_TASK ITEM_
Look for "Savings" in each line of the records, and copy the lines that have it.

_DATA SHOWN_
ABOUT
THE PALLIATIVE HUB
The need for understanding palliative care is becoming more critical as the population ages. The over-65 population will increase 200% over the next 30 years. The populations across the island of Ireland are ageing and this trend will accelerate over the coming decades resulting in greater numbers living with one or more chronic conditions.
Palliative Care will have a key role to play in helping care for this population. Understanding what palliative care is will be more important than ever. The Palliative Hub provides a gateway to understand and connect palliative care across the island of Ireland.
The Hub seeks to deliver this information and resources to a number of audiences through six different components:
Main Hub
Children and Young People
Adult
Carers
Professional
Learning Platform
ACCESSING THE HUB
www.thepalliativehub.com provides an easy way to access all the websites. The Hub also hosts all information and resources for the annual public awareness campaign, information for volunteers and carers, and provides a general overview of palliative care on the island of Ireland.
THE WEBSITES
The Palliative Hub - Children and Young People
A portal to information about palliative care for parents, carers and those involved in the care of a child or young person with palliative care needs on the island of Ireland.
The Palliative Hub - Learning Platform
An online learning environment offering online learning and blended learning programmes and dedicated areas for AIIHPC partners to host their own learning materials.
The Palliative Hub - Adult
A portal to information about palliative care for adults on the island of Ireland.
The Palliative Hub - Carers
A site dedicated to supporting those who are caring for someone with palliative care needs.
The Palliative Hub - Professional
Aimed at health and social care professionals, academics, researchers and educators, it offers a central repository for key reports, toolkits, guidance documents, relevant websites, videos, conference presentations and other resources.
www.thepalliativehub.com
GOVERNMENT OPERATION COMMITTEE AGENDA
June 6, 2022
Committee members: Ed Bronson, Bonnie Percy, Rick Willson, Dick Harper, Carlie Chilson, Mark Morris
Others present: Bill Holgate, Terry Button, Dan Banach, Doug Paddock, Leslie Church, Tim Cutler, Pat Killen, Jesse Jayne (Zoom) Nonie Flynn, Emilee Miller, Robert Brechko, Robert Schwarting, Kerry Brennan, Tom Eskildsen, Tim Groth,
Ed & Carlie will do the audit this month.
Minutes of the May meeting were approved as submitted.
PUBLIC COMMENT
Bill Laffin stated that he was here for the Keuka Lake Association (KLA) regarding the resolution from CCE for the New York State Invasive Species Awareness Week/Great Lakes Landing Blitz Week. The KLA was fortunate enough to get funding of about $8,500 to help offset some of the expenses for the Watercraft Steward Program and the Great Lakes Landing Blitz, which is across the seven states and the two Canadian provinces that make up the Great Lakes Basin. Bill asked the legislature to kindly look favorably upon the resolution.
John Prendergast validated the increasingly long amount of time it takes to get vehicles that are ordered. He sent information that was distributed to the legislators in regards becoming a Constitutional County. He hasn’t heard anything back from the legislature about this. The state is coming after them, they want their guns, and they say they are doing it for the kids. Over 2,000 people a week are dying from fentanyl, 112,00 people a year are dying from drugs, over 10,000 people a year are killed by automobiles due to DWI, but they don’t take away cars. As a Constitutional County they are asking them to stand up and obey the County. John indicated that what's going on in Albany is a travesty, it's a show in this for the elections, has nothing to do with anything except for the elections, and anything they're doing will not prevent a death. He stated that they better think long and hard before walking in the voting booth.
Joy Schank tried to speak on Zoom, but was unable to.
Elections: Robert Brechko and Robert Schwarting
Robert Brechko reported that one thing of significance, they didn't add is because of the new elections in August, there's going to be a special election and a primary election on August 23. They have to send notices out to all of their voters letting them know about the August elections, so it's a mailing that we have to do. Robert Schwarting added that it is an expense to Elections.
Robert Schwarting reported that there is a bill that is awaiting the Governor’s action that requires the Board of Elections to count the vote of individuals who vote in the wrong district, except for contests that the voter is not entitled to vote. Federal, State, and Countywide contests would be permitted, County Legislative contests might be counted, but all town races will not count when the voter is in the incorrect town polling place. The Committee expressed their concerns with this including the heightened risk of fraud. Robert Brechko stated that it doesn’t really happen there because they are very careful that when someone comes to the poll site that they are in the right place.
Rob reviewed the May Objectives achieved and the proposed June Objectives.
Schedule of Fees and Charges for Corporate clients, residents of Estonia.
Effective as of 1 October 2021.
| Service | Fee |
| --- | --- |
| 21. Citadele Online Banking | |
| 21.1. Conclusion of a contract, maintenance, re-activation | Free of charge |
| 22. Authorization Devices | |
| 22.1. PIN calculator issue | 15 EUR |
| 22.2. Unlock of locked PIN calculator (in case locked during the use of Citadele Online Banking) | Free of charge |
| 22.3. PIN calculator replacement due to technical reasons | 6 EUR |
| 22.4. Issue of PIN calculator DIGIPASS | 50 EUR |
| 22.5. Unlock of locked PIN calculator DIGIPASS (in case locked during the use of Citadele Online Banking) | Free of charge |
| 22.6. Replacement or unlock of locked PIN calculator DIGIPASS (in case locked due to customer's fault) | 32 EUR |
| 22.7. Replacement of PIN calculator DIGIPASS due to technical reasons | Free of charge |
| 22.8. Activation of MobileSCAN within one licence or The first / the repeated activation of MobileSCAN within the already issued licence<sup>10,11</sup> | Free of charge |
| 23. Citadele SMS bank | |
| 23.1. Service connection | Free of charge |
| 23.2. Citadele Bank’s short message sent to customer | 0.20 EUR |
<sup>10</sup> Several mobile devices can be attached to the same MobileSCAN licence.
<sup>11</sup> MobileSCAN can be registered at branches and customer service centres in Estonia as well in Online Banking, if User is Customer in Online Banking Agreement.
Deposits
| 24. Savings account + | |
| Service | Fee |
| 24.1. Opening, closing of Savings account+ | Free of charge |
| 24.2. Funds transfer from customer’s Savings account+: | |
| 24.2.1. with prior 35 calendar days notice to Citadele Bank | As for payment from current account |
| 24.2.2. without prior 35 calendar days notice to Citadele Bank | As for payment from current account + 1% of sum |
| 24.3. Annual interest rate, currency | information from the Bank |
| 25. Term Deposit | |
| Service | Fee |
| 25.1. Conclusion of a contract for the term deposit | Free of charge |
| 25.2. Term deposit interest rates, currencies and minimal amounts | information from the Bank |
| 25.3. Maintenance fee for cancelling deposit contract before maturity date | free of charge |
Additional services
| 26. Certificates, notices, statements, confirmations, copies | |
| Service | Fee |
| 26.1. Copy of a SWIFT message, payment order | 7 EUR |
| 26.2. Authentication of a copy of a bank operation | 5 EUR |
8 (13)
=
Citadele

_FINISHED TASK_
| 24. Savings account + | |
| 24.1. Opening, closing of Savings account+ | Free of charge |
| 24.2. Funds transfer from customer’s Savings account+: | |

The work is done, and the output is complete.